Do androids dream of teaching kids

September 19, 2018 | | Scholarship

Robots and robotics are mainstays of science fiction, and for many of us, belong to the somewhat distant realm of some futuristic societies that we read about in novels or watch on T.V. or in movies. First used in a play in 1920, the term “robot” derives from the Czech robota, meaning forced labor. This meaning is vividly reproduced in the allegorical HBO Series Westworld, featuring a Western-themed adventure park where robots run through “loops”, entertain paying guests and offer “real-life” experiences. The Westworld robots manage the park, interact with the patrons, and even program and reprogram other robots; in essence, they labor in place of humans.

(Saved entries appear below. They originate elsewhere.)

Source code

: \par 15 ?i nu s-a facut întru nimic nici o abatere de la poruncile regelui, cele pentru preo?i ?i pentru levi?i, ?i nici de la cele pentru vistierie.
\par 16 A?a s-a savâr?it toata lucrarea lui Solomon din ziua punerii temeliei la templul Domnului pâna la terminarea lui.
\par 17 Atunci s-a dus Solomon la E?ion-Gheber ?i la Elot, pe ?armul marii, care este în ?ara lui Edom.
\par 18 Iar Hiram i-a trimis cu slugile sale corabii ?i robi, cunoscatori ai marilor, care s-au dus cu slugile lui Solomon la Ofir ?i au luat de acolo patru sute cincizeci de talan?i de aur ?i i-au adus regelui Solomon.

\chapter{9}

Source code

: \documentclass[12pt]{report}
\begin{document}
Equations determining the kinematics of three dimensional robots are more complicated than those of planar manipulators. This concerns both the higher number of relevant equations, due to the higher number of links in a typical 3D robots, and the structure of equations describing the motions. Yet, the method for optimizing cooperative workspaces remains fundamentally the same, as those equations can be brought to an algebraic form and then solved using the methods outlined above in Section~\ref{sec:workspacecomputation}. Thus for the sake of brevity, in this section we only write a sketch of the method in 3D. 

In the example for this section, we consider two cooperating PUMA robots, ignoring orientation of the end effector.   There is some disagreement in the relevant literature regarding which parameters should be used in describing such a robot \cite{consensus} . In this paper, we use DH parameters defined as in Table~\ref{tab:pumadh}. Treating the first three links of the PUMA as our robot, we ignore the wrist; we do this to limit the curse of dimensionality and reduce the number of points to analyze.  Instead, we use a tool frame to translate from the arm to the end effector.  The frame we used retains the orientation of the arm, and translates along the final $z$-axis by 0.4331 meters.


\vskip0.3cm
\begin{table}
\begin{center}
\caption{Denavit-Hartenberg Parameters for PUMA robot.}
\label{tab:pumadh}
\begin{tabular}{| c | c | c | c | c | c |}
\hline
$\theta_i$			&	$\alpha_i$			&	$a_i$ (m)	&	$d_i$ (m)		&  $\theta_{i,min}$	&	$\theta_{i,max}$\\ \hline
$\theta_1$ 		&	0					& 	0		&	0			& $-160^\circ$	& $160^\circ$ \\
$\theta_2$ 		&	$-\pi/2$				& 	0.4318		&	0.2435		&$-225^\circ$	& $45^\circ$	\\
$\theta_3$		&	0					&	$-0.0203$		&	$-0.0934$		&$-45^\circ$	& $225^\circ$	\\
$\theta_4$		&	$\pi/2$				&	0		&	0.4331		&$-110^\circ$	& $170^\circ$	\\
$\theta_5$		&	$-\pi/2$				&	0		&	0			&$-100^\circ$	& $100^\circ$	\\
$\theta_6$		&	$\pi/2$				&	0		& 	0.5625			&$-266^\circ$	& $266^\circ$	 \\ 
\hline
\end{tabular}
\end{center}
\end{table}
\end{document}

In a recent EPAA special issue article on EdTech, one contributor imagines a similar scenario in education, asking what if robots took over the role of teachers? With new educational technologies flooding the marketplace and classrooms, the question is not too far-fetched. For example, an online tutoring software program named Jill Watson currently supplies answers and feedback to computer science students enrolled in courses at one university. Wouldn’t the next logical step in the technological development of this software entail actually communicating with humans, that is, applying artificial intelligence (AI) so Jill Watson might truly act as an educator?

It’s true, the author states, that educational tools like Jill Watson have the potential to raise student retention rates (due to faster and frequent response times and more accessible tutoring) and cut down on human labor costs. But the flip side of the question is, what type of student will this roboteacher create? In other words, the contributor asks, “how could we possibly educate a human being, an acting being, and not simply a behaving one, a laboring animal that may one day be perfectly replaceable by a machine, if those in charge of said education have already been themselves reduced to machine-like behavior?”

You don’t only need to be interested in EdTech or the future of education to appreciate the importance of this question. If you want to take a critical look at EdTech and better understand the possibilities and paradoxes of technology for education at all levels, you should read this week’s special issue, Edtech and the Policies of Human Formation, guest edited by Lilian do Valle, Daniel Mill, and Aldo Victorio Filho.